Birnam Wood starts moving



John Howard has been the most centralist Prime Minister since Whitlam. While Whitlam's centralism reinforced federalism within the Liberal Party, Howard's centralism has wrecked it.

The practice of moving apparatchiks around the country and the decline of the Melbourne Raj at the top of that party have made the Liberal Party more responsive to federal needs and less responsive to those of a particular state.

Fundraising goes to federal campaigns, not state ones. At state elections, a bunch of long-serving apparatchiks who are not valued enough to be kept in Canberra are sent around to discourage any boisterousness on the part of State Liberal upstarts who actually want to win government - these guys floated to the top of Liberal campaigns in time to see the Fraser government into oblivion, and John Howard only became Prime Minister once he stopped listening to them. Their suggestions are always lame and they speak through clenched teeth at out-of-their-depth State Directors and putative Premiers, who immediately buckle and offer insipid, half-baked performances that repel voters. Dopey shadow ministers who do what they're told receive nods and winks (but bugger-all else) of support, while thinkers and doers are discouraged.

Howard puts in token appearances with Liberal leaders but doesn't include them in, or give them advance warning of, big-ticket policy announcements. These are reserved for the Labor Premiers, who look statesmanlike on telly and who then go into Parliament and monster their ill-advised, ill-funded and demoralised opponents.

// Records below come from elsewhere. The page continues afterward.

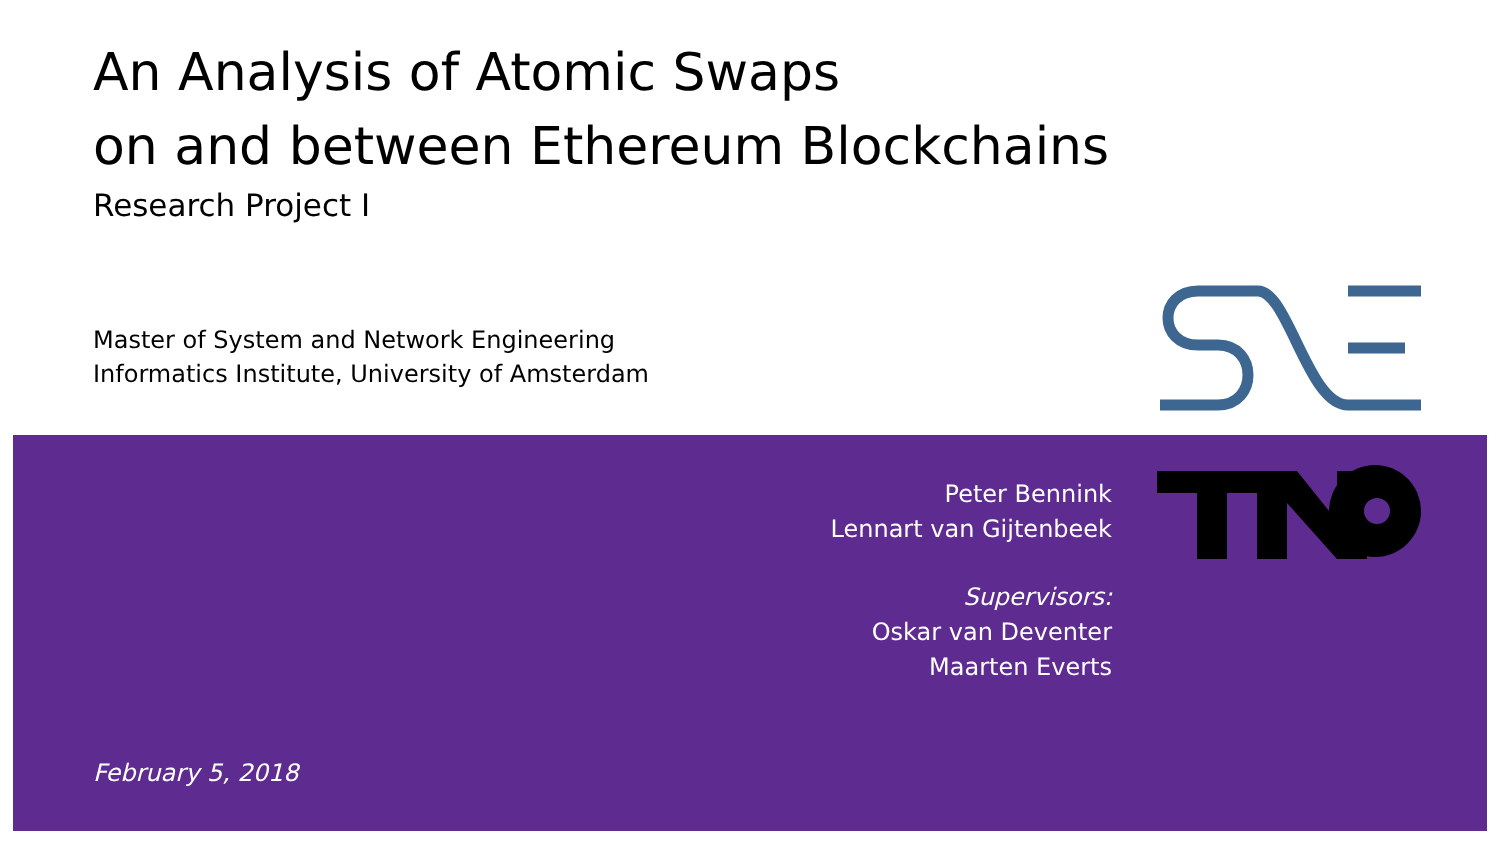An Analysis of Atomic Swaps
on and between Ethereum Blockchains
Research Project I
Master of System and Network Engineering
Informatics Institute, University of Amsterdam
Peter Bennink
Lennart van Gijtenbeek
Supervisors:
Oskar van Deventer
Maarten Everts
February 5, 2018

This follows the model of John Carrick, General Secretary of the Liberal Party in NSW 1948-71, who was intensely focused on keeping the Menzies Government in office federally and didn't give a rat's about winning state government. The Coalition almost won State Government in 1959 against a succession of Labor Premiers who look as though they were carved out of mashed potato. Only when Robin Askin became State leader of the Liberal Party did he realise that Carrick was not going to capitalise on this, and effectively set up a parallel campaign team that eventually got him over the line six years later. This carelessness has built a born-to-rule mentality among NSW Labor, manifest in Keating's projection of this onto the Libs as well as the political inbreed currently occupying the NSW Premier's office. Carrick was John Howard's mentor.

None of this should be read as claiming that John Howard is to blame for the Liberals' lack of success at State level over the past dozen years or so. He isn't even largely to blame, as state Libs should have stood up for themselves. Standing up to a proven winner without a similar record of electoral achievement is, admittedly, fraught. However, the assumption that John Howard supports Liberals at the state level - which even seeps its way into first-year political science courses at our universities - is flatly wrong.

Now, all the state Labor leaders are starting to close ranks against Howard - about water, Dr Haneef and who knows what else in coming weeks. It creates the impression that Howard's lost the ability to govern the country. State Premiers don't normally need to reinforce their own political positions by shirt-fronting a Prime Minister of the opposing party (Greiner got on well with Hawke, as did Keating with Kennett, etc.), but there's more political capital to be had from the prospect of a Rudd Labor government than the stumbling, bleeding reality Howard presents us with.

Howard could really use some help from a state Premier who stands with him on the issues that Liberals care about. Wonder where he'll get one of those? The state Libs with the best chance of victory, Barry O'Farrell and Ted Baillieu, will be up against it in trying to crack the Labor bloc - but their chances will be better, not worse, once they are no longer encumbered by "help" from team Howard.